Read the data, and whenever a line holds the word "Total", report that line.

━━━━━━━━━━

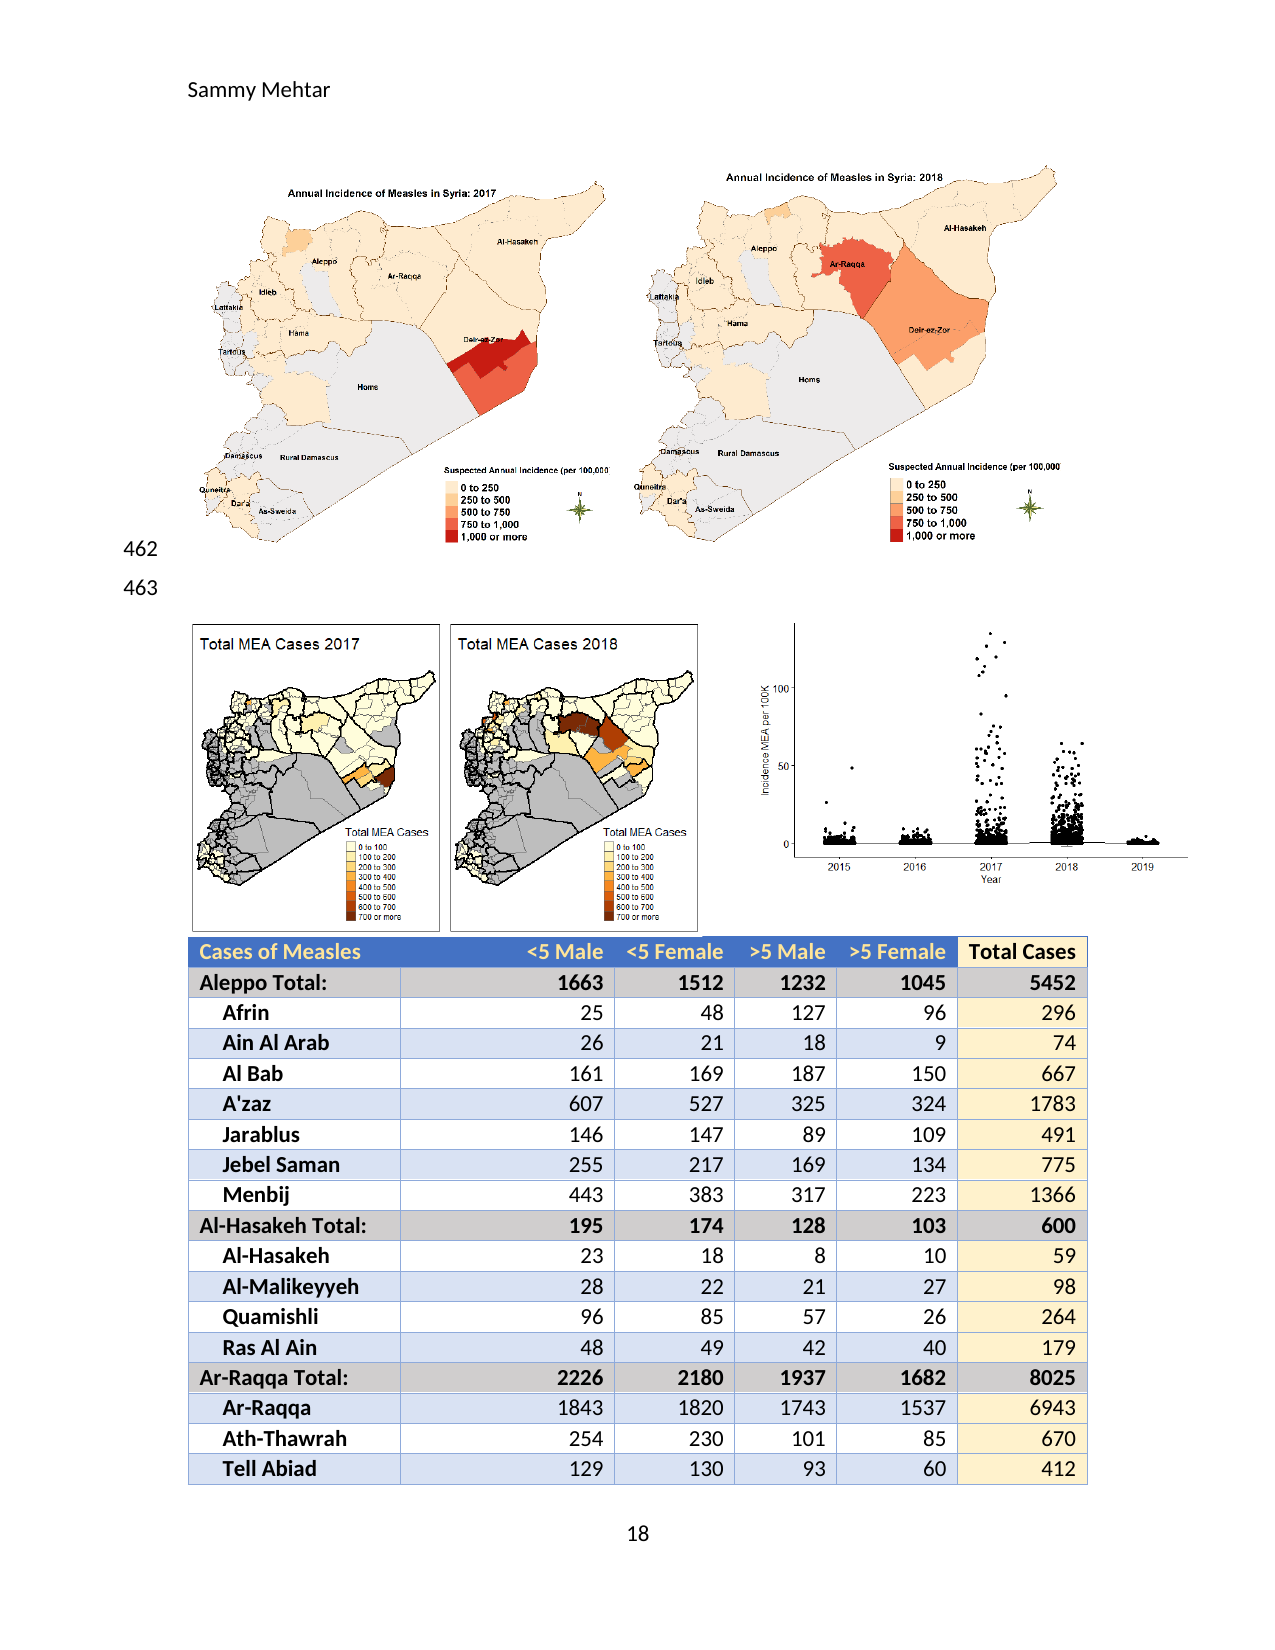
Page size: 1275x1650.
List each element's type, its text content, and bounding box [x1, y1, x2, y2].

table_cell 161 [401, 1059, 614, 1088]
table_cell Jebel Saman [189, 1150, 400, 1179]
table_cell 412 [958, 1454, 1087, 1484]
table_cell 179 [958, 1333, 1087, 1362]
table_cell 6943 [958, 1394, 1087, 1423]
table_cell 23 [401, 1241, 614, 1271]
table_cell 174 [615, 1211, 734, 1240]
table_cell 670 [958, 1424, 1087, 1453]
table_cell Ar-Raqqa Total: [189, 1363, 400, 1392]
table_cell 264 [958, 1302, 1087, 1332]
table_cell Aleppo Total: [189, 968, 400, 997]
table_cell Ath-Thawrah [189, 1424, 400, 1453]
table_cell 59 [958, 1241, 1087, 1271]
table_cell 775 [958, 1150, 1087, 1179]
table_cell 5452 [958, 968, 1087, 997]
table_cell 325 [735, 1089, 836, 1119]
table_header <5 Female [615, 937, 734, 967]
table_header <5 Male [401, 937, 614, 967]
table_cell 130 [615, 1454, 734, 1484]
table_cell 134 [837, 1150, 957, 1179]
table_cell 18 [615, 1241, 734, 1271]
table_cell 89 [735, 1120, 836, 1149]
table_cell 85 [615, 1302, 734, 1332]
table_cell 150 [837, 1059, 957, 1088]
table_cell 1937 [735, 1363, 836, 1392]
table_cell 42 [735, 1333, 836, 1362]
table_header >5 Female [837, 937, 957, 967]
table_cell 26 [401, 1029, 614, 1058]
picture [755, 618, 1193, 889]
table_cell 254 [401, 1424, 614, 1453]
table_cell 1537 [837, 1394, 957, 1423]
table_cell Ras Al Ain [189, 1333, 400, 1362]
table_cell Ain Al Arab [189, 1029, 400, 1058]
table_cell 93 [735, 1454, 836, 1484]
table_cell 74 [958, 1029, 1087, 1058]
table_cell 2180 [615, 1363, 734, 1392]
table_cell 96 [837, 998, 957, 1027]
table_cell 2226 [401, 1363, 614, 1392]
table_cell 255 [401, 1150, 614, 1179]
table_cell 48 [401, 1333, 614, 1362]
picture [187, 150, 1074, 557]
table_cell 57 [735, 1302, 836, 1332]
table_cell 85 [837, 1424, 957, 1453]
table_cell 98 [958, 1272, 1087, 1301]
table_cell 1743 [735, 1394, 836, 1423]
table_cell 8025 [958, 1363, 1087, 1392]
table_cell 230 [615, 1424, 734, 1453]
table_cell 48 [615, 998, 734, 1027]
table_cell 22 [615, 1272, 734, 1301]
table_cell 1045 [837, 968, 957, 997]
table_cell 667 [958, 1059, 1087, 1088]
table_cell Ar-Raqqa [189, 1394, 400, 1423]
table_cell Afrin [189, 998, 400, 1027]
table_cell Al-Malikeyyeh [189, 1272, 400, 1301]
table_cell 607 [401, 1089, 614, 1119]
table_cell Al-Hasakeh [189, 1241, 400, 1271]
table_header Total Cases [958, 937, 1087, 967]
table_cell 1843 [401, 1394, 614, 1423]
table_cell 101 [735, 1424, 836, 1453]
table_cell Jarablus [189, 1120, 400, 1149]
table_cell 28 [401, 1272, 614, 1301]
table_cell 49 [615, 1333, 734, 1362]
table_cell Menbij [189, 1181, 400, 1210]
table_cell 1783 [958, 1089, 1087, 1119]
picture [187, 618, 703, 937]
table_cell 18 [735, 1029, 836, 1058]
table_cell 21 [735, 1272, 836, 1301]
table_cell A'zaz [189, 1089, 400, 1119]
table_cell 25 [401, 998, 614, 1027]
table_cell 1663 [401, 968, 614, 997]
table_cell Al Bab [189, 1059, 400, 1088]
table_cell 223 [837, 1181, 957, 1210]
table_cell 296 [958, 998, 1087, 1027]
table_cell 195 [401, 1211, 614, 1240]
table_cell 96 [401, 1302, 614, 1332]
table_cell 527 [615, 1089, 734, 1119]
table_cell 109 [837, 1120, 957, 1149]
table_cell 1820 [615, 1394, 734, 1423]
table_cell 147 [615, 1120, 734, 1149]
table_cell 1366 [958, 1181, 1087, 1210]
table_cell 1682 [837, 1363, 957, 1392]
table_cell 491 [958, 1120, 1087, 1149]
table_header >5 Male [735, 937, 836, 967]
table_cell 324 [837, 1089, 957, 1119]
table_cell 40 [837, 1333, 957, 1362]
table_cell 27 [837, 1272, 957, 1301]
table_cell Al-Hasakeh Total: [189, 1211, 400, 1240]
table_cell 128 [735, 1211, 836, 1240]
table_cell 169 [735, 1150, 836, 1179]
table_cell 127 [735, 998, 836, 1027]
table_cell 103 [837, 1211, 957, 1240]
table_cell 383 [615, 1181, 734, 1210]
table_cell 600 [958, 1211, 1087, 1240]
table_cell 129 [401, 1454, 614, 1484]
table_cell 317 [735, 1181, 836, 1210]
table_cell 8 [735, 1241, 836, 1271]
table_cell 26 [837, 1302, 957, 1332]
table_header Cases of Measles [189, 937, 400, 967]
table_cell 443 [401, 1181, 614, 1210]
table_cell 169 [615, 1059, 734, 1088]
table_cell 217 [615, 1150, 734, 1179]
table_cell 10 [837, 1241, 957, 1271]
table_cell 146 [401, 1120, 614, 1149]
table_cell 60 [837, 1454, 957, 1484]
table_cell 1512 [615, 968, 734, 997]
table_cell 21 [615, 1029, 734, 1058]
table_cell 187 [735, 1059, 836, 1088]
table_cell Quamishli [189, 1302, 400, 1332]
table_cell Tell Abiad [189, 1454, 400, 1484]
table_cell 1232 [735, 968, 836, 997]
table_cell 9 [837, 1029, 957, 1058]
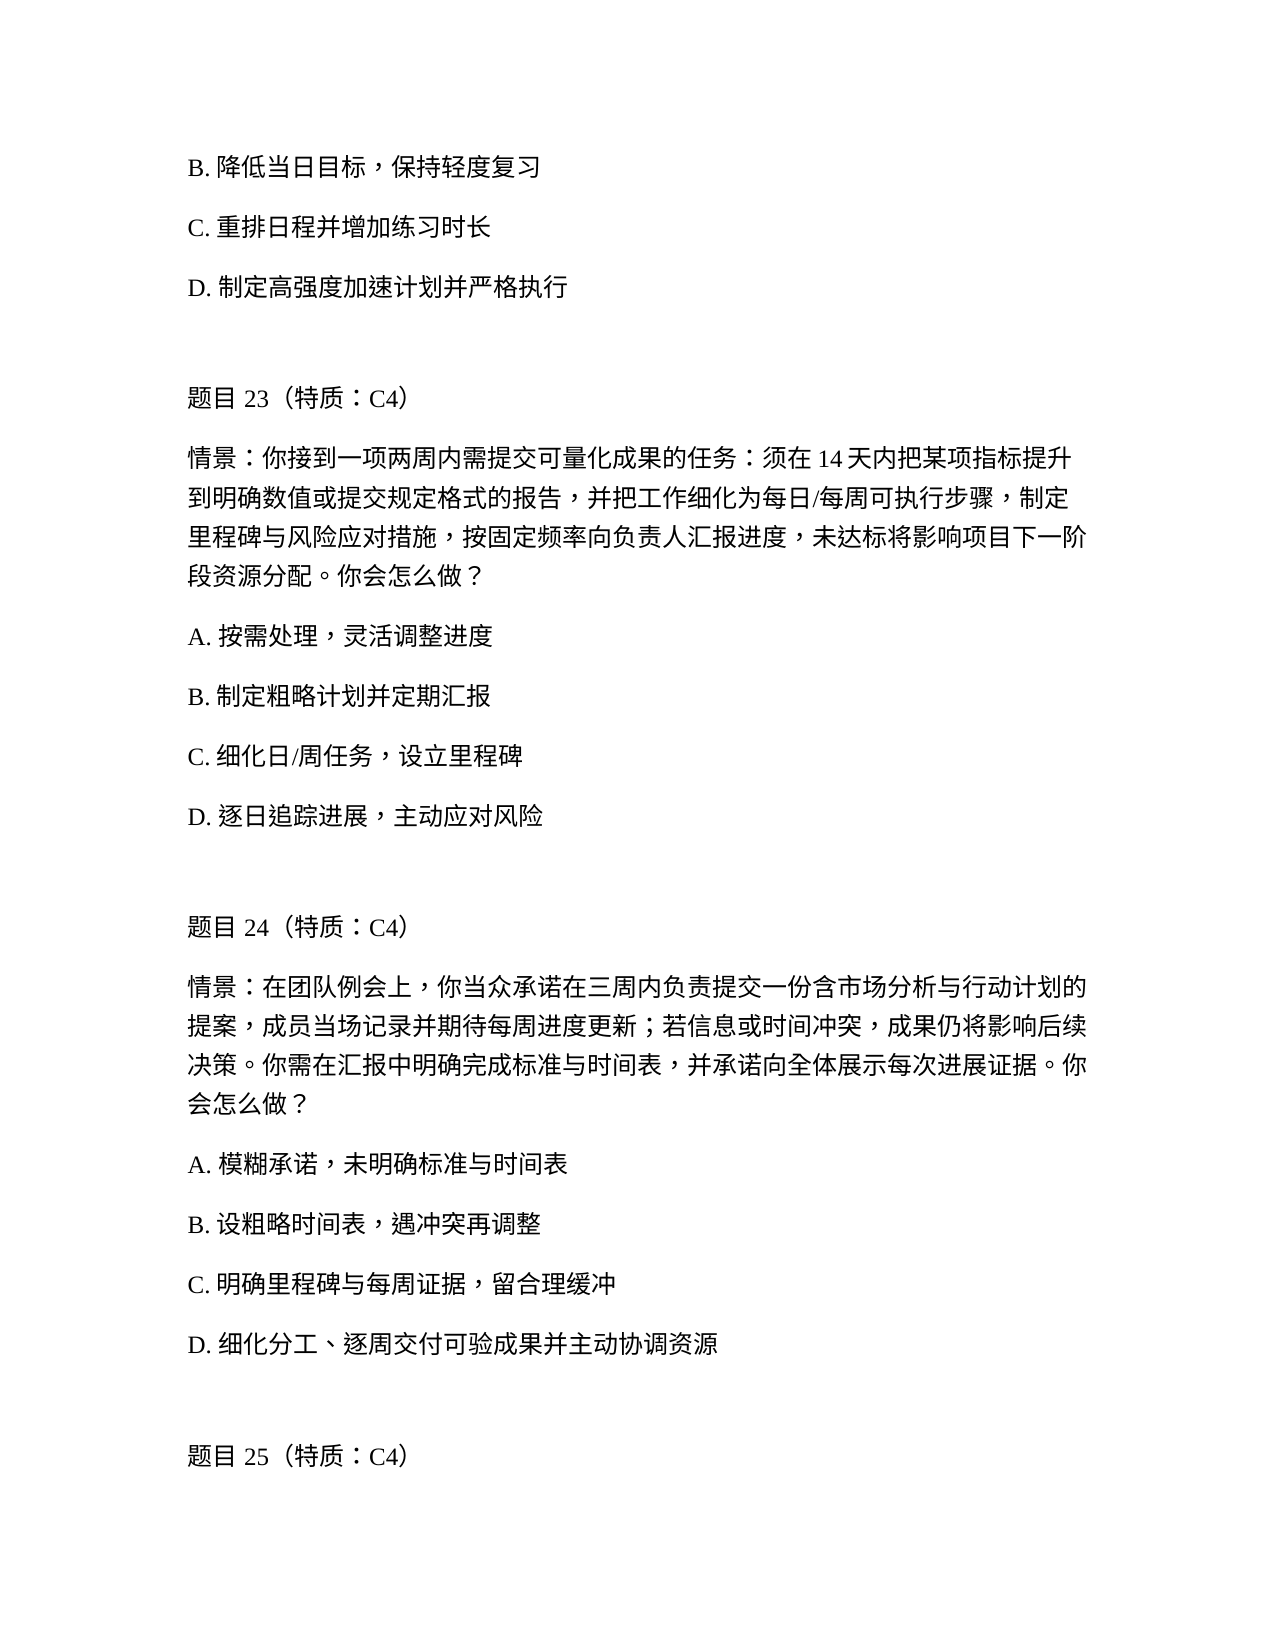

━━━━━━━━━━

▸ **Task solution**
table_cell Ar-Raqqa Total: [189, 1363, 400, 1392]
table_cell Aleppo Total: [189, 968, 400, 997]
table_header Total Cases [958, 937, 1087, 967]
table_cell Al-Hasakeh Total: [189, 1211, 400, 1240]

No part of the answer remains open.